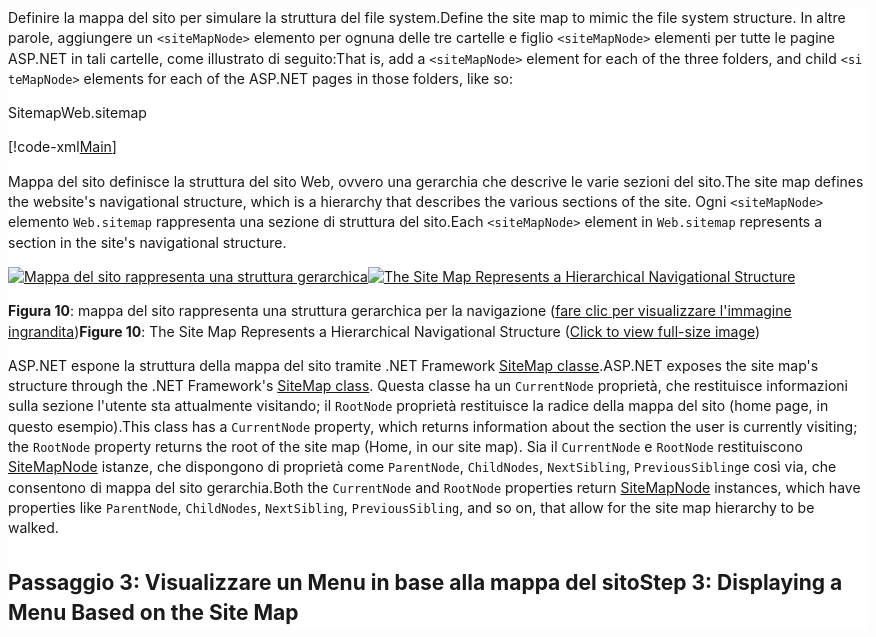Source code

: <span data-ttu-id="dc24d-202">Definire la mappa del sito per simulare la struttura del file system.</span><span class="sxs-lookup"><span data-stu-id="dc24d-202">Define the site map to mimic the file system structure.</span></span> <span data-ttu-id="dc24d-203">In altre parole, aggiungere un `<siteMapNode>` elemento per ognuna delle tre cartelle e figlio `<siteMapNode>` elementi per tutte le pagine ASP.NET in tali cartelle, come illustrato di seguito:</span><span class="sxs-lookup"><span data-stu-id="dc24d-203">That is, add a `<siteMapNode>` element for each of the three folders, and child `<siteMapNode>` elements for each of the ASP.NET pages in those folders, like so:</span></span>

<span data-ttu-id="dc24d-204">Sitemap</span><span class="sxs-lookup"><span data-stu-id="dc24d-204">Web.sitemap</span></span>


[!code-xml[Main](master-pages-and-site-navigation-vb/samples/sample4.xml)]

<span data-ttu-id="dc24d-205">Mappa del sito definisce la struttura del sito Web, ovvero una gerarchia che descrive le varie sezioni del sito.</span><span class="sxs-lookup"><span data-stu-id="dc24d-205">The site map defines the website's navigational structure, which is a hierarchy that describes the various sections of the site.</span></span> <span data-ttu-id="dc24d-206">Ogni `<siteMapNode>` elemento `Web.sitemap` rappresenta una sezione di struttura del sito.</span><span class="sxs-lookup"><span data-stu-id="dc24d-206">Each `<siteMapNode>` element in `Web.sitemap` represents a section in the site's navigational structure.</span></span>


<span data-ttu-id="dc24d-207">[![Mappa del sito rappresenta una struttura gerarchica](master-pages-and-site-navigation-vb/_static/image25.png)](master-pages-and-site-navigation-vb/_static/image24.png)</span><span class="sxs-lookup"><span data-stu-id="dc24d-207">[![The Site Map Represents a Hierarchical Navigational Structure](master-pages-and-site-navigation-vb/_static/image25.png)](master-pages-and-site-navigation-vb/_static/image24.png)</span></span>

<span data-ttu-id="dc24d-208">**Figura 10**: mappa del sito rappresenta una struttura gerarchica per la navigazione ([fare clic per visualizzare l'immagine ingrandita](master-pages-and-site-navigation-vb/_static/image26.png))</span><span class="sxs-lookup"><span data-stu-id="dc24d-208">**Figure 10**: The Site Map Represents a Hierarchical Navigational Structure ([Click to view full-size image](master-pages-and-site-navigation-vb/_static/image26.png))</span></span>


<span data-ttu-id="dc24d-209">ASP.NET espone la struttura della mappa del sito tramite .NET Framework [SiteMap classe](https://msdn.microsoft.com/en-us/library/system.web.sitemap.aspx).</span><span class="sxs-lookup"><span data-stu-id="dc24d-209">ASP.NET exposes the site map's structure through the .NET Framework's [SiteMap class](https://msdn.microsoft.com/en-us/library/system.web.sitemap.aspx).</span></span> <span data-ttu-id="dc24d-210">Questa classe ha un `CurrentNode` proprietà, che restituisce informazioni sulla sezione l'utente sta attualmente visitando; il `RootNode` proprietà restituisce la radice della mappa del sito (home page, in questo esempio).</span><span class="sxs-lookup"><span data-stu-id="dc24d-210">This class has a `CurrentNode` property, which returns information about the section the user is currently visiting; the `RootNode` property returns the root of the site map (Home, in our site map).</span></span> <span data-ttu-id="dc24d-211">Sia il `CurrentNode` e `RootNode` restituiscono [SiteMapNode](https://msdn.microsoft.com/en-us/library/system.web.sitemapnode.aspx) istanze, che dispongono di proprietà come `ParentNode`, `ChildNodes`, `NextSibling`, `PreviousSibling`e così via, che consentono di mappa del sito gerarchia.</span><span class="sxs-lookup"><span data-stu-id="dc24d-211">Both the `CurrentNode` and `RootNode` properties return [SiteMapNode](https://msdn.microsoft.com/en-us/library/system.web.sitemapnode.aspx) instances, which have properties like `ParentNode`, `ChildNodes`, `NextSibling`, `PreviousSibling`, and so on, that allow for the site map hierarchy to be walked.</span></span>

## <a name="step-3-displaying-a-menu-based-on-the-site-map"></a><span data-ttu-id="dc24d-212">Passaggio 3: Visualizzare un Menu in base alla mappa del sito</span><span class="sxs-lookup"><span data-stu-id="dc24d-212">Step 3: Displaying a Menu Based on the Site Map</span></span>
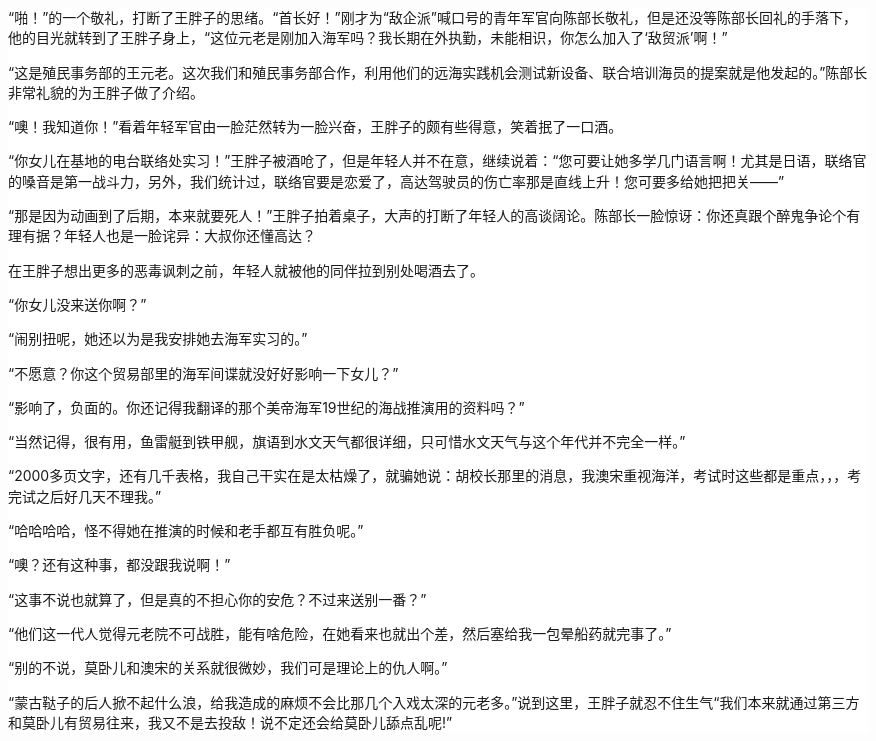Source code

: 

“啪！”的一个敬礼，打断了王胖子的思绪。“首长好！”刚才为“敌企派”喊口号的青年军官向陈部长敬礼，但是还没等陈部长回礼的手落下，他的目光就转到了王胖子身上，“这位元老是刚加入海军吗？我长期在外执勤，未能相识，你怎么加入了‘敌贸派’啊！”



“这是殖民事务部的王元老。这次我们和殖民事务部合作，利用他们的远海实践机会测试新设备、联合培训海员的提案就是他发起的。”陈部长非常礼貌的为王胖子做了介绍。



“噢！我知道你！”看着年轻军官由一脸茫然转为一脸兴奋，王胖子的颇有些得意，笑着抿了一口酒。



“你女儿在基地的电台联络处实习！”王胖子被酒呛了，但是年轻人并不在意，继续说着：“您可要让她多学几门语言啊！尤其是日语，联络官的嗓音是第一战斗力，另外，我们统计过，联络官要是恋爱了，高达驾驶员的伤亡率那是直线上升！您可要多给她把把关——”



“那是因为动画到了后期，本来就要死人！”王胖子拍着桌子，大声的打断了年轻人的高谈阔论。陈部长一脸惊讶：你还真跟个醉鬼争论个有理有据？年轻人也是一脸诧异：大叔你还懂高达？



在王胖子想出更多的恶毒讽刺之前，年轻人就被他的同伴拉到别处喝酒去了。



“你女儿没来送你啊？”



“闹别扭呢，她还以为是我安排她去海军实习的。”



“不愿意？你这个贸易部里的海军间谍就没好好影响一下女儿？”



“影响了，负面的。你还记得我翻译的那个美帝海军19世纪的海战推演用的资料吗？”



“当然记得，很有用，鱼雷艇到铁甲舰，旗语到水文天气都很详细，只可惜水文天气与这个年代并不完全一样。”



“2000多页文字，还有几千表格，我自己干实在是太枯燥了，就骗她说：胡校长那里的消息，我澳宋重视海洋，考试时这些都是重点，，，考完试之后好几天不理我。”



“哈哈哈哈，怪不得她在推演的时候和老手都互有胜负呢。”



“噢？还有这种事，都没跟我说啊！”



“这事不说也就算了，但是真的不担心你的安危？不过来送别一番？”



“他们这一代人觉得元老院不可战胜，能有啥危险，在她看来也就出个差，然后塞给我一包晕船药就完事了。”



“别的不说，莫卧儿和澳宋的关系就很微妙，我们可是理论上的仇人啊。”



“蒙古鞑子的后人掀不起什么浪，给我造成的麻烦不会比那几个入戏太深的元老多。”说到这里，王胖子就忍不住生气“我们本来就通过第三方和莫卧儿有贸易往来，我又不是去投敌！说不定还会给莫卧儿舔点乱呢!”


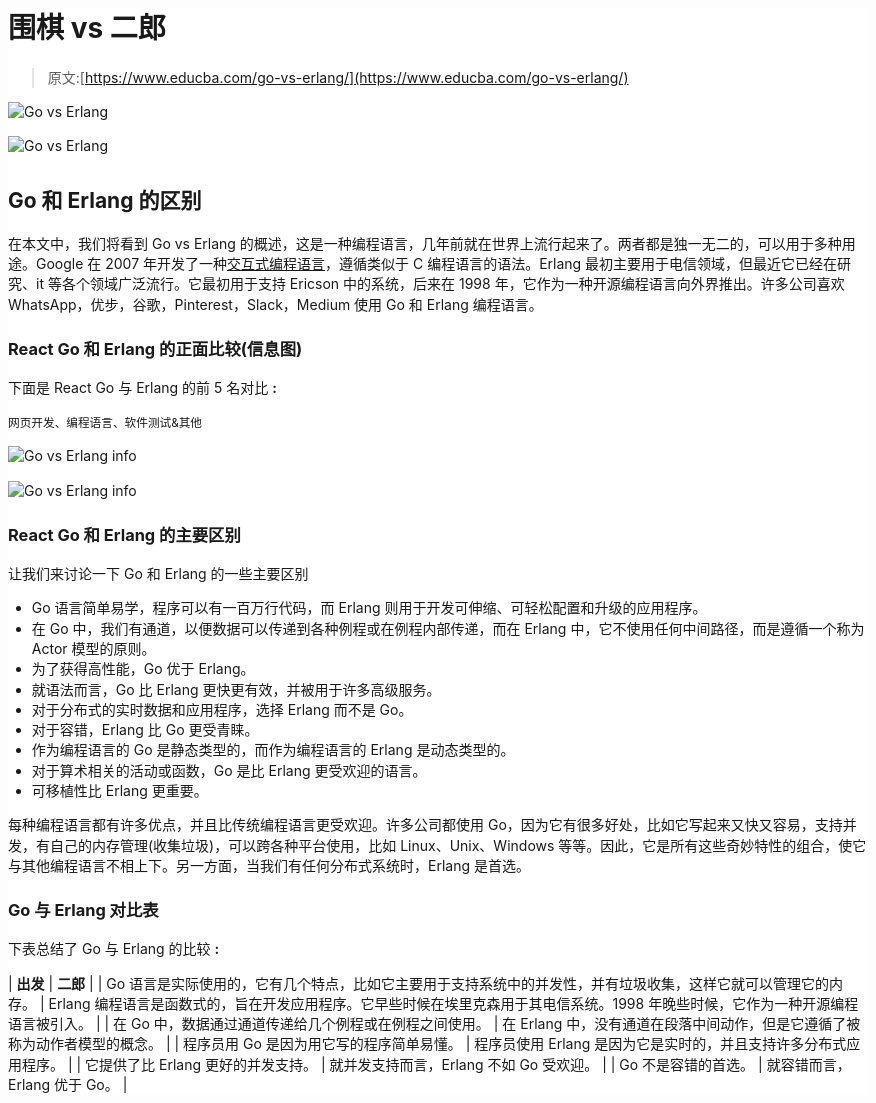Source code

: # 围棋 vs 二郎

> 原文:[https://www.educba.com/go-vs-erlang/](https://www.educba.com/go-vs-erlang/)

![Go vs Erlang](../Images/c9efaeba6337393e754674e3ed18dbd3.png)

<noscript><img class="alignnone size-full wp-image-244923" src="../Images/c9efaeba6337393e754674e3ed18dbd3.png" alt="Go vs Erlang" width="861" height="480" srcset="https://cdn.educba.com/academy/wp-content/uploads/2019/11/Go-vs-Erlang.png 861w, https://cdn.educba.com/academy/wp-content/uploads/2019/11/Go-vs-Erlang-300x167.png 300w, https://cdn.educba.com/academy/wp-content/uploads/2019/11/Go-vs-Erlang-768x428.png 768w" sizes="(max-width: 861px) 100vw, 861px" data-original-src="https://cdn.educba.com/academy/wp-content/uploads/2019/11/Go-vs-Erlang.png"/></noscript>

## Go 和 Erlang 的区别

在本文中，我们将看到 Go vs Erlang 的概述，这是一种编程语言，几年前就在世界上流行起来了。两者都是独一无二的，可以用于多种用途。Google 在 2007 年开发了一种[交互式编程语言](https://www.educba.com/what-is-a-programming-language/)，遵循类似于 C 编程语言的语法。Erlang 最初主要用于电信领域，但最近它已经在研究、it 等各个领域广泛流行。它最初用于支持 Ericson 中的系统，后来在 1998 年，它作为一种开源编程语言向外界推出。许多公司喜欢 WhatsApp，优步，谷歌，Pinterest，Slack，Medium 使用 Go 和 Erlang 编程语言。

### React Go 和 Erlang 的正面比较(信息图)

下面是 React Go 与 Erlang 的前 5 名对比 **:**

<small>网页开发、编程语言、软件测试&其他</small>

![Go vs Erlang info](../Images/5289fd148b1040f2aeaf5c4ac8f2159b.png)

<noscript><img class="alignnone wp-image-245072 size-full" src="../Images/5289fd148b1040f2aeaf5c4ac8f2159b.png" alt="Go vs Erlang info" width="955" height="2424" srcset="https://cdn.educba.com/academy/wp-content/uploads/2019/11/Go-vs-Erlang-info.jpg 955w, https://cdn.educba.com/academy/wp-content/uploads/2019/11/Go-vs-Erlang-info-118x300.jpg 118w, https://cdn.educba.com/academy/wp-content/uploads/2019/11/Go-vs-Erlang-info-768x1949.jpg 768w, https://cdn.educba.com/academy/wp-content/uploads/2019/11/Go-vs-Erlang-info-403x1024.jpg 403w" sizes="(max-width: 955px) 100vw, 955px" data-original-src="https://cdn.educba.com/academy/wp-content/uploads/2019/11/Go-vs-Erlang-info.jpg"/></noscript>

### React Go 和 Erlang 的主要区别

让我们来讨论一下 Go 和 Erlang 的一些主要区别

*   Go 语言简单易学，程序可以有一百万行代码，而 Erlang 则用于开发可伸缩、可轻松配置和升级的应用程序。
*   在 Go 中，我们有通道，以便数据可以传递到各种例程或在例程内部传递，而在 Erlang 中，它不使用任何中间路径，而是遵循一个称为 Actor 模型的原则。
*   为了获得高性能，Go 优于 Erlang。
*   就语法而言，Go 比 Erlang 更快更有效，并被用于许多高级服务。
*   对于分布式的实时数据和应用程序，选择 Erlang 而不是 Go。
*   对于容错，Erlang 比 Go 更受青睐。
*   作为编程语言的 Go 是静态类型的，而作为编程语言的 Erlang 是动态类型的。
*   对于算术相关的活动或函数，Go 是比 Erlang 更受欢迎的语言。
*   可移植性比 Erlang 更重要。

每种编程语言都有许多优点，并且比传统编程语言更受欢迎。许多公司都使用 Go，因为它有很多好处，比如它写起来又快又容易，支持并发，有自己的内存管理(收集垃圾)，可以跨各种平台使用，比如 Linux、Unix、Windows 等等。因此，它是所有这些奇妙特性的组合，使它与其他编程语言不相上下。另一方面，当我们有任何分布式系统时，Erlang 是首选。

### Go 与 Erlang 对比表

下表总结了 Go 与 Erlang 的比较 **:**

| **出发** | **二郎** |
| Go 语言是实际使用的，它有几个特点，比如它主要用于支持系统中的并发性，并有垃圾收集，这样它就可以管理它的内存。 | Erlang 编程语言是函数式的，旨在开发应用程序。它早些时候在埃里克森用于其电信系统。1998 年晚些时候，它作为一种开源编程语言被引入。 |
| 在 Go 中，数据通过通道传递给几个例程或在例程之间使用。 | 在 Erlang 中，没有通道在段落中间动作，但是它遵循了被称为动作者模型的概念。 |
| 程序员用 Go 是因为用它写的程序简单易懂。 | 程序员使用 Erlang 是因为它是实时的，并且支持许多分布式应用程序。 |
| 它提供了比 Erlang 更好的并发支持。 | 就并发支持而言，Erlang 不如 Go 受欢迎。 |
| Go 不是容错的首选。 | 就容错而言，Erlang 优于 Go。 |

━━━━━━━━━━

Take the line above containing "### React Go 和 Erlang 的正面比较(信息图)", the line containing "vs Erlang info](../Images/5289fd148b1040f2aeaf5c4ac8f2159b.png)", and all lines in between, and copy them exactly without anything else.

### React Go 和 Erlang 的正面比较(信息图)

下面是 React Go 与 Erlang 的前 5 名对比 **:**

<small>网页开发、编程语言、软件测试&其他</small>

![Go vs Erlang info](../Images/5289fd148b1040f2aeaf5c4ac8f2159b.png)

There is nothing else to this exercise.